Saved data entries:
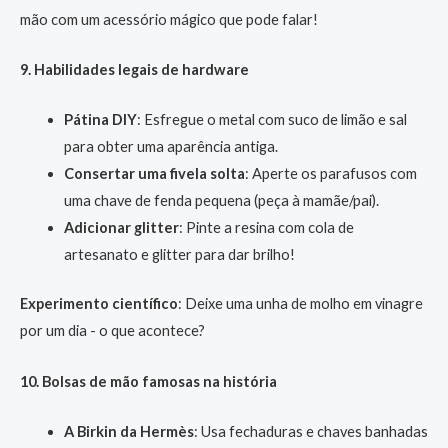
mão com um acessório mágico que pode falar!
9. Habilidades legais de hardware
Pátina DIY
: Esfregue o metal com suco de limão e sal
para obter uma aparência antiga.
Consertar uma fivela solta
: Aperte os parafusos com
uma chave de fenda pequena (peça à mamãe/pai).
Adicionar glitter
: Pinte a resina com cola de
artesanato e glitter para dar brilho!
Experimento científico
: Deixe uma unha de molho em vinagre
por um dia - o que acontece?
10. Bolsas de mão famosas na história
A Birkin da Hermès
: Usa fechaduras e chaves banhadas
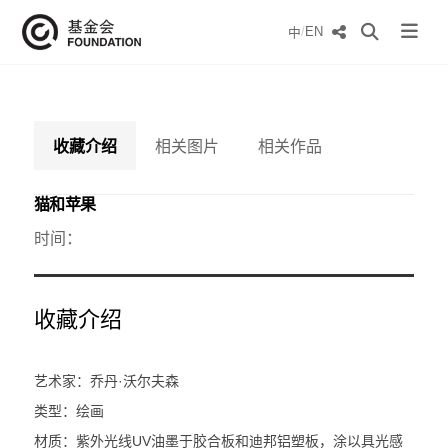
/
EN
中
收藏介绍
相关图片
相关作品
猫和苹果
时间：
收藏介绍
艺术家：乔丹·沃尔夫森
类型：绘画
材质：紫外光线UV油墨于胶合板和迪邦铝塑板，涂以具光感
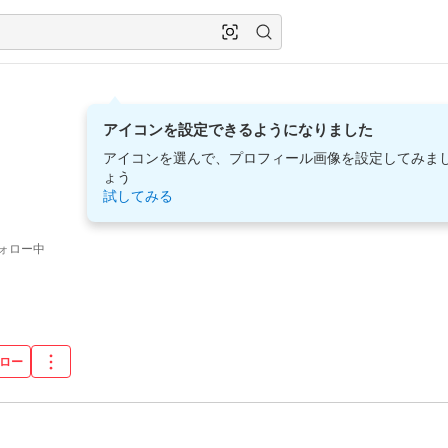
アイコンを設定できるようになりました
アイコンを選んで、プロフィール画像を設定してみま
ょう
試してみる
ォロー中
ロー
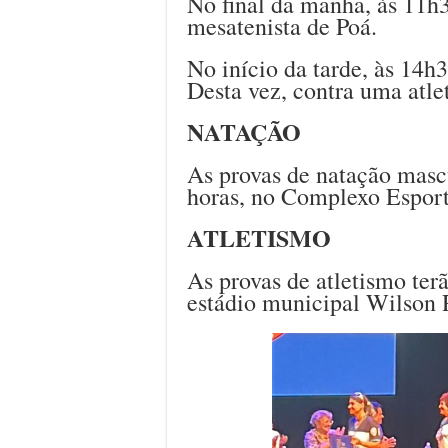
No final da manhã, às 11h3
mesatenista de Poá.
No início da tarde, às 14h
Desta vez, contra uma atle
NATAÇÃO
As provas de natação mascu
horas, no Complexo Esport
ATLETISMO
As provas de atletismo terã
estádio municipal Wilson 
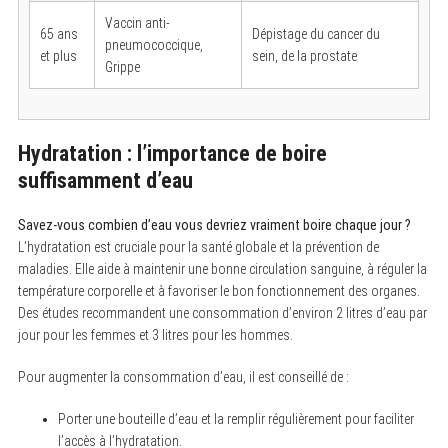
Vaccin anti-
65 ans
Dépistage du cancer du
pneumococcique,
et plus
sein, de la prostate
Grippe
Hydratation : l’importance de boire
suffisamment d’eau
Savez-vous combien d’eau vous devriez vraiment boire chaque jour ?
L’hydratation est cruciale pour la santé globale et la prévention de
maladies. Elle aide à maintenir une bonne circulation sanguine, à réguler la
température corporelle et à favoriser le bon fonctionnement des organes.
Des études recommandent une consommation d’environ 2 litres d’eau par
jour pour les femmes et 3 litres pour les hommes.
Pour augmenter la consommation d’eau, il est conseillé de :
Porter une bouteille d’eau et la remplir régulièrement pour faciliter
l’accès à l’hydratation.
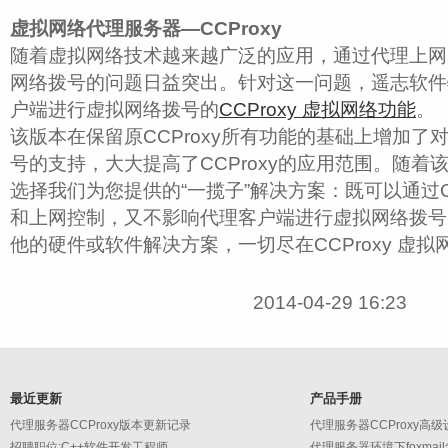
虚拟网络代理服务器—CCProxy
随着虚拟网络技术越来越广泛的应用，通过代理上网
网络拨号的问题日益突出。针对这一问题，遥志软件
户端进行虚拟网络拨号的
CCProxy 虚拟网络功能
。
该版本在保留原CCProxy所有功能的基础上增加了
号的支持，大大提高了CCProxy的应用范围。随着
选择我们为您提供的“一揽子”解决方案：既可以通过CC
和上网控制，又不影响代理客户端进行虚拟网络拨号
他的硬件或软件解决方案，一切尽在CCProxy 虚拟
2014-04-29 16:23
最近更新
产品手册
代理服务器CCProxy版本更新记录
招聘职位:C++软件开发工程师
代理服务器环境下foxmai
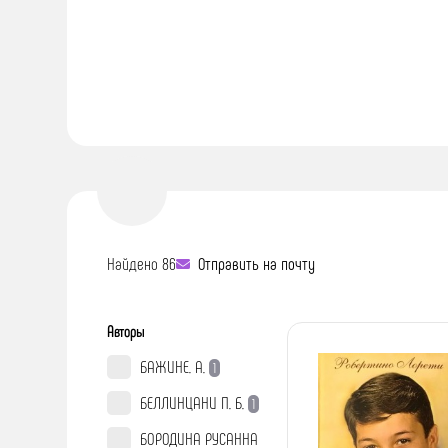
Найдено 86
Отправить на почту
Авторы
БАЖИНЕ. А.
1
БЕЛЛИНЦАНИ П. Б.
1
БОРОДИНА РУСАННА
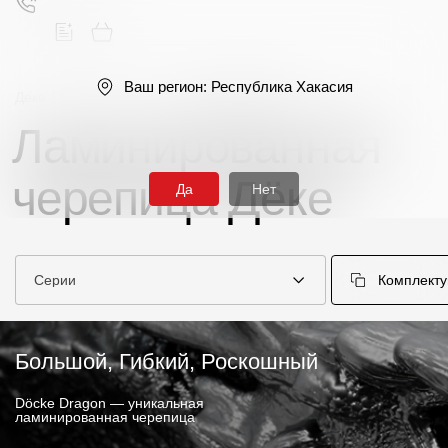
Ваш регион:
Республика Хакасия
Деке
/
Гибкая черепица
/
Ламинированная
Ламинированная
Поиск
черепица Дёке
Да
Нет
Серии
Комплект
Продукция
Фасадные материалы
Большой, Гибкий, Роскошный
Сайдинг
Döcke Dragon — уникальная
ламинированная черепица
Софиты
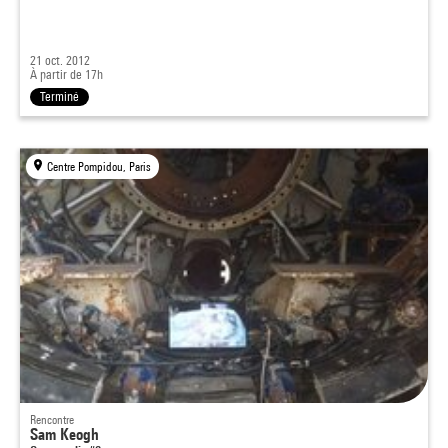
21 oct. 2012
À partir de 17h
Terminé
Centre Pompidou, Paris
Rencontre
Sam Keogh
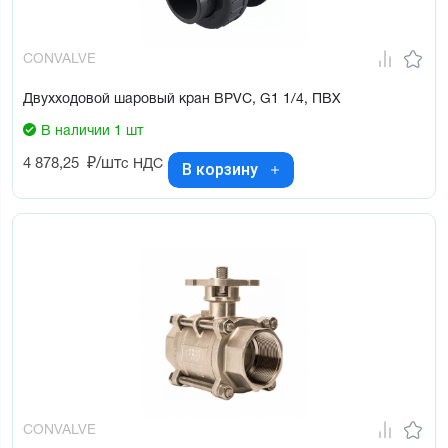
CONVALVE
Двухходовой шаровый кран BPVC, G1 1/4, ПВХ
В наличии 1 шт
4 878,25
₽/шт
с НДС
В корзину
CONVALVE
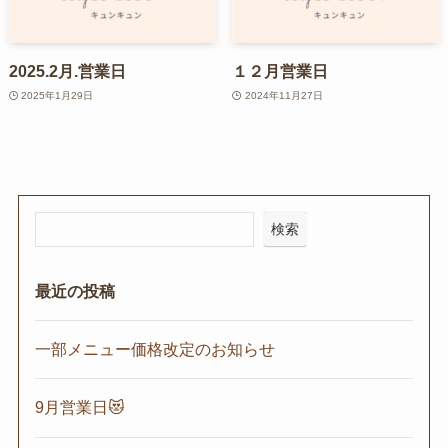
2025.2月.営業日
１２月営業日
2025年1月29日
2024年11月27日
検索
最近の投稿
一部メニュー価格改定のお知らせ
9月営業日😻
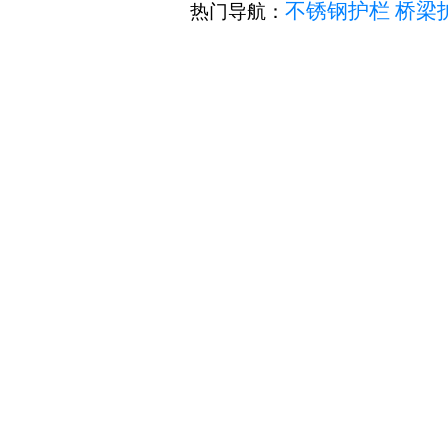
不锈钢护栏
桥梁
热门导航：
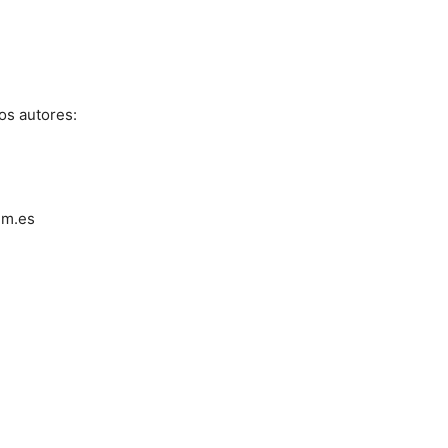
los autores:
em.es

Exercise details: Retype every one of the lines above word for word, leaving out the pictures.

Reply:
mão com um acessório mágico que pode falar!
9. Habilidades legais de hardware
Pátina DIY
: Esfregue o metal com suco de limão e sal
para obter uma aparência antiga.
Consertar uma fivela solta
: Aperte os parafusos com
uma chave de fenda pequena (peça à mamãe/pai).
Adicionar glitter
: Pinte a resina com cola de
artesanato e glitter para dar brilho!
Experimento científico
: Deixe uma unha de molho em vinagre
por um dia - o que acontece?
10. Bolsas de mão famosas na história
A Birkin da Hermès
: Usa fechaduras e chaves banhadas
/
EN
中
收藏介绍
相关图片
相关作品
猫和苹果
时间：
收藏介绍
艺术家：乔丹·沃尔夫森
类型：绘画
材质：紫外光线UV油墨于胶合板和迪邦铝塑板，涂以具光感
アイコンを設定できるようになりました
アイコンを選んで、プロフィール画像を設定してみま
ょう
試してみる
ォロー中
ロー
No final da manhã, às 11h3
mesatenista de Poá.
No início da tarde, às 14h
Desta vez, contra uma atle
NATAÇÃO
As provas de natação mascu
horas, no Complexo Esport
ATLETISMO
As provas de atletismo terã
estádio municipal Wilson 
Vaccin anti-
65 ans
Dépistage du cancer du
pneumococcique,
et plus
sein, de la prostate
Grippe
Hydratation : l’importance de boire
suffisamment d’eau
Savez-vous combien d’eau vous devriez vraiment boire chaque jour ?
L’hydratation est cruciale pour la santé globale et la prévention de
maladies. Elle aide à maintenir une bonne circulation sanguine, à réguler la
température corporelle et à favoriser le bon fonctionnement des organes.
Des études recommandent une consommation d’environ 2 litres d’eau par
jour pour les femmes et 3 litres pour les hommes.
Pour augmenter la consommation d’eau, il est conseillé de :
Porter une bouteille d’eau et la remplir régulièrement pour faciliter
l’accès à l’hydratation.
虚拟网络代理服务器—CCProxy
随着虚拟网络技术越来越广泛的应用，通过代理上网
网络拨号的问题日益突出。针对这一问题，遥志软件
户端进行虚拟网络拨号的
CCProxy 虚拟网络功能
。
该版本在保留原CCProxy所有功能的基础上增加了
号的支持，大大提高了CCProxy的应用范围。随着
选择我们为您提供的“一揽子”解决方案：既可以通过CC
和上网控制，又不影响代理客户端进行虚拟网络拨号
他的硬件或软件解决方案，一切尽在CCProxy 虚拟
2014-04-29 16:23
最近更新
产品手册
代理服务器CCProxy版本更新记录
招聘职位:C++软件开发工程师
代理服务器环境下foxmai
Найдено 86
Отправить на почту
Авторы
БАЖИНЕ. А.
1
БЕЛЛИНЦАНИ П. Б.
1
БОРОДИНА РУСАННА
Ваш регион:
Республика Хакасия
Деке
/
Гибкая черепица
/
Ламинированная
Ламинированная
Поиск
черепица Дёке
Да
Нет
Серии
Комплект
Продукция
Фасадные материалы
Большой, Гибкий, Роскошный
Сайдинг
Döcke Dragon — уникальная
ламинированная черепица
Софиты
21 oct. 2012
À partir de 17h
Terminé
Centre Pompidou, Paris
Rencontre
Sam Keogh
CONVALVE
Двухходовой шаровый кран BPVC, G1 1/4, ПВХ
В наличии 1 шт
4 878,25
₽/шт
с НДС
В корзину
CONVALVE
2025.2月.営業日
１２月営業日
2025年1月29日
2024年11月27日
検索
最近の投稿
一部メニュー価格改定のお知らせ
9月営業日😻
不锈钢护栏
桥梁
热门导航：
los autores:
em.es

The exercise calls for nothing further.